How Do You Understand the Bible?

A question for listeners of Family Radio

by Rev. Jim McCune

© 2003 All Rights Reserved

Dear Friend,
 
If you’re a Family Radio listener, you know that Mr. Harold Camping, president of Family Radio, has made some astounding claims. Back in 1992 he published a book called 1994? In that book Mr. Camping declared his expectation, on the basis of his study of the Bible, that Jesus would return in 1994. More recently, Mr. Camping, again claiming his conclusions are based on the teachings of the Bible, has declared that the age of the church is over—that God has taken his Holy Spirit from the visible, "corporate church" and will no longer bring sinners to salvation through its agency. As a consequence of this belief, he has urged true believers to "depart out" of their congregations, even if those congregations seem faithful in preaching the true gospel. He advises those who listen to him to form "fellowships of like-minded believers"—people who also listen to Family Radio and have come to believe that what Camping says about the end of the church age is true. True believers, according to Mr. Camping, are to no longer have pastors or elders or deacons. They are not to celebrate the Lord’s Supper or to practice baptism. These teachings have caused no small stir among many Christians—both among those who agree with Mr. Camping and among those who disagree.

______________________________

# Task brief:
Retype the letter to Family Radio listeners above word for word, from its title through its final sentence.

# Data under study:
______________________________

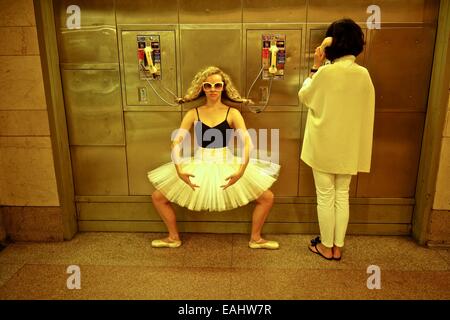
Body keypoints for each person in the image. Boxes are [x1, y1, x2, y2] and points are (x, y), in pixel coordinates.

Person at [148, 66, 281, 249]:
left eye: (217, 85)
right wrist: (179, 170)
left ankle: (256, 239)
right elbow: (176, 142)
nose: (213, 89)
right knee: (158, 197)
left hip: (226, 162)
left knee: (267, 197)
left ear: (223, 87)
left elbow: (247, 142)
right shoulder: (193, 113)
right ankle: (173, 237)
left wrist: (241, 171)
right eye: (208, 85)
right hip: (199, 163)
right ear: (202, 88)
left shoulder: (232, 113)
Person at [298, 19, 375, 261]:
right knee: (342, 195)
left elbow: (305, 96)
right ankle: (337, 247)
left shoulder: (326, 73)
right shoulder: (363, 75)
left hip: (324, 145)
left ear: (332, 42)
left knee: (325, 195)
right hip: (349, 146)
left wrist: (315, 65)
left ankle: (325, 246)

______________________________

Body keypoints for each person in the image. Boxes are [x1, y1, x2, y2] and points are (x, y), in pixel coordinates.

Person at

______________________________

# Task answer:
How Do You Understand the Bible?

A question for listeners of Family Radio

by Rev. Jim McCune

© 2003 All Rights Reserved

Dear Friend,
 
If you’re a Family Radio listener, you know that Mr. Harold Camping, president of Family Radio, has made some astounding claims. Back in 1992 he published a book called 1994? In that book Mr. Camping declared his expectation, on the basis of his study of the Bible, that Jesus would return in 1994. More recently, Mr. Camping, again claiming his conclusions are based on the teachings of the Bible, has declared that the age of the church is over—that God has taken his Holy Spirit from the visible, "corporate church" and will no longer bring sinners to salvation through its agency. As a consequence of this belief, he has urged true believers to "depart out" of their congregations, even if those congregations seem faithful in preaching the true gospel. He advises those who listen to him to form "fellowships of like-minded believers"—people who also listen to Family Radio and have come to believe that what Camping says about the end of the church age is true. True believers, according to Mr. Camping, are to no longer have pastors or elders or deacons. They are not to celebrate the Lord’s Supper or to practice baptism. These teachings have caused no small stir among many Christians—both among those who agree with Mr. Camping and among those who disagree.